EXERCISE GOAL:
From the data below, pick out and copy every line that contains the string "дзюдо". Matching is case-sensitive.

** Opening INFORMATION PROVIDED block **

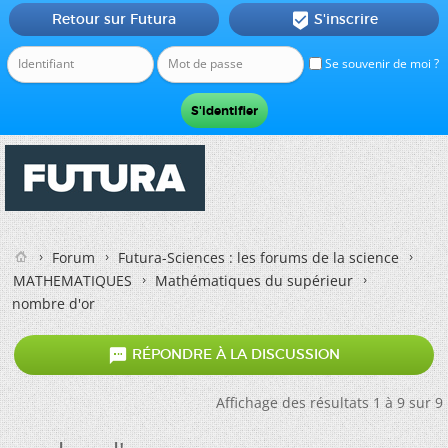
Retour sur Futura
S'inscrire

Se souvenir de moi ?
Forum
Futura-Sciences : les forums de la science
MATHEMATIQUES
Mathématiques du supérieur
nombre d'or

RÉPONDRE À LA DISCUSSION
Affichage des résultats 1 à 9 sur 9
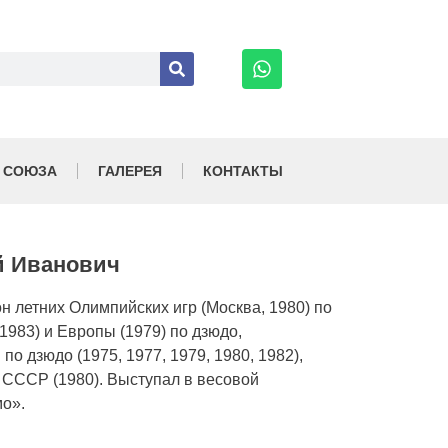
 СОЮЗА
ГАЛЕРЕЯ
КОНТАКТЫ
й Иванович
н летних Олимпийских игр (Москва, 1980) по
1983) и Европы (1979) по дзюдо,
о дзюдо (1975, 1977, 1979, 1980, 1982),
 СССР (1980). Выступал в весовой
мо».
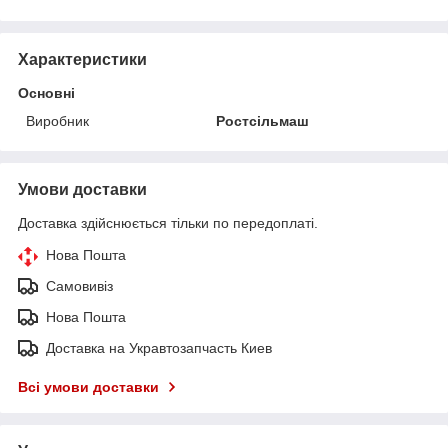
Характеристики
Основні
Виробник
Ростсільмаш
Умови доставки
Доставка здійснюється тільки по передоплаті.
Нова Пошта
Самовивіз
Нова Пошта
Доставка на Укравтозапчасть Киев
Всі умови доставки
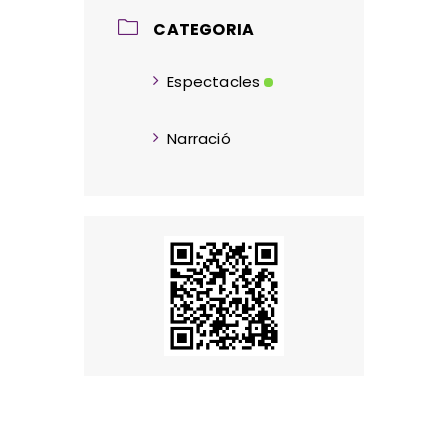
CATEGORIA
Espectacles
Narració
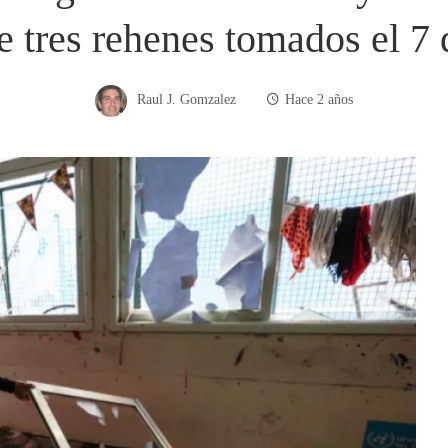
e tres rehenes tomados el 7 
Raul J. Gomzalez
Hace 2 años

** Closing INFORMATION PROVIDED block **

RESPONSE TO THIS EXERCISE:
1983) и Европы (1979) по дзюдо,
о дзюдо (1975, 1977, 1979, 1980, 1982),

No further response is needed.